■ **AIM OF THE EXERCISE**:
Search the records for the word "black". Copy every line where it appears.

Coordinate-based object records:
☆ ☆ ☆ ☆ ☆ ☆ ☆

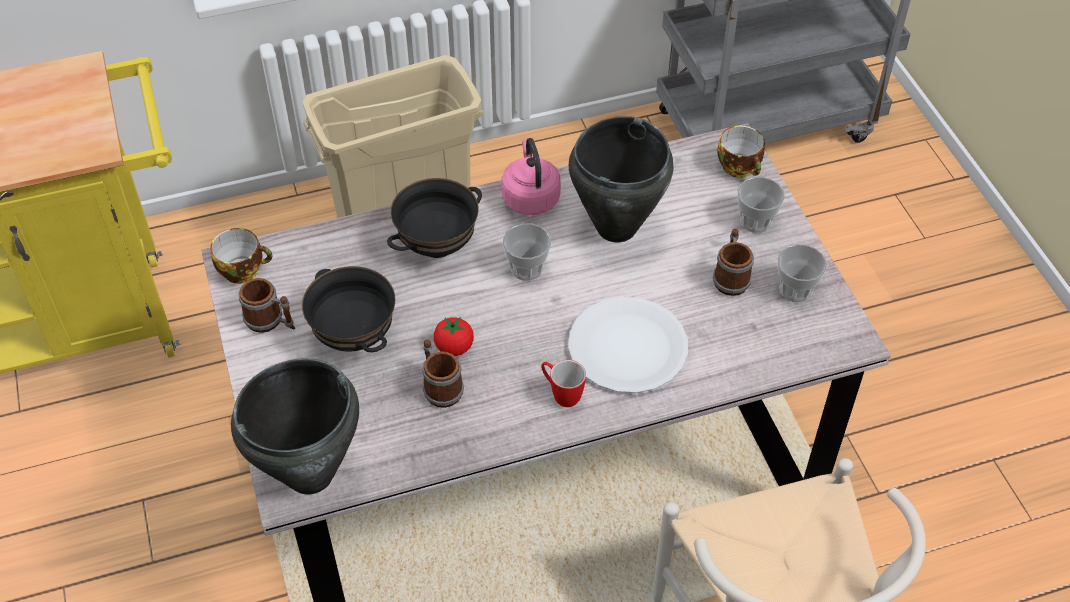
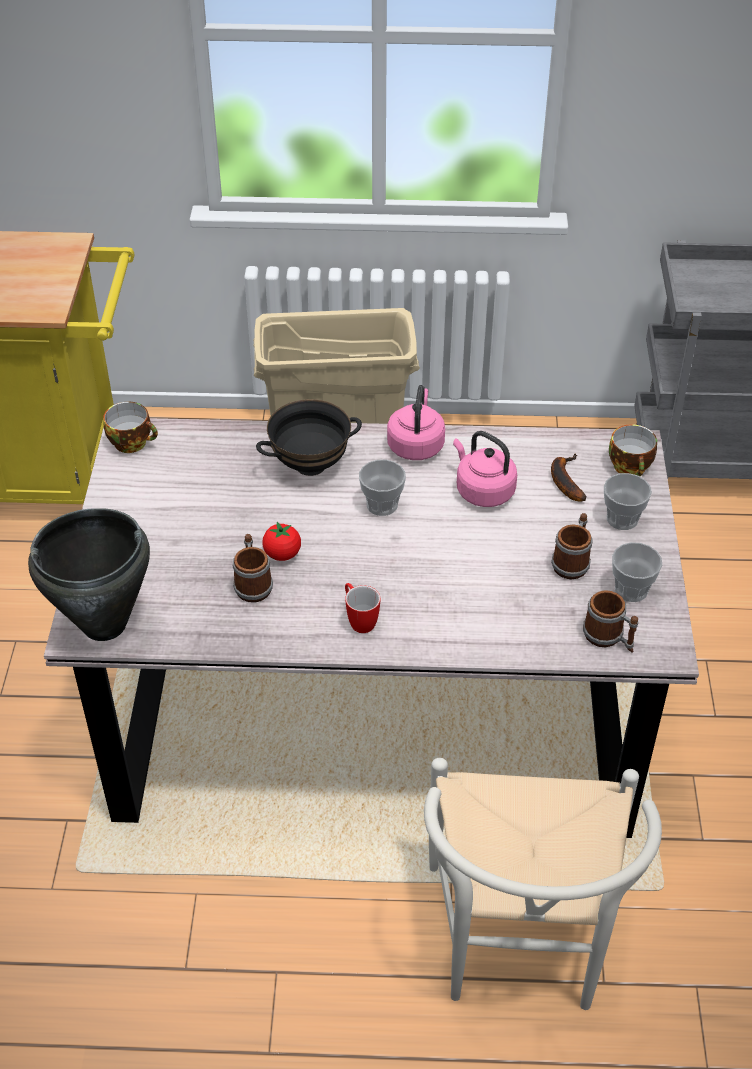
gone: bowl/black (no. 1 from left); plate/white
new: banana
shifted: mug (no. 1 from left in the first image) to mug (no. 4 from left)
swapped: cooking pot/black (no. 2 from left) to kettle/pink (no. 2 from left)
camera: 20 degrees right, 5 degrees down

☆ ☆ ☆ ☆ ☆ ☆ ☆

■ **RESPONSE AREA**:
gone: bowl/black (no. 1 from left); plate/white
swapped: cooking pot/black (no. 2 from left) to kettle/pink (no. 2 from left)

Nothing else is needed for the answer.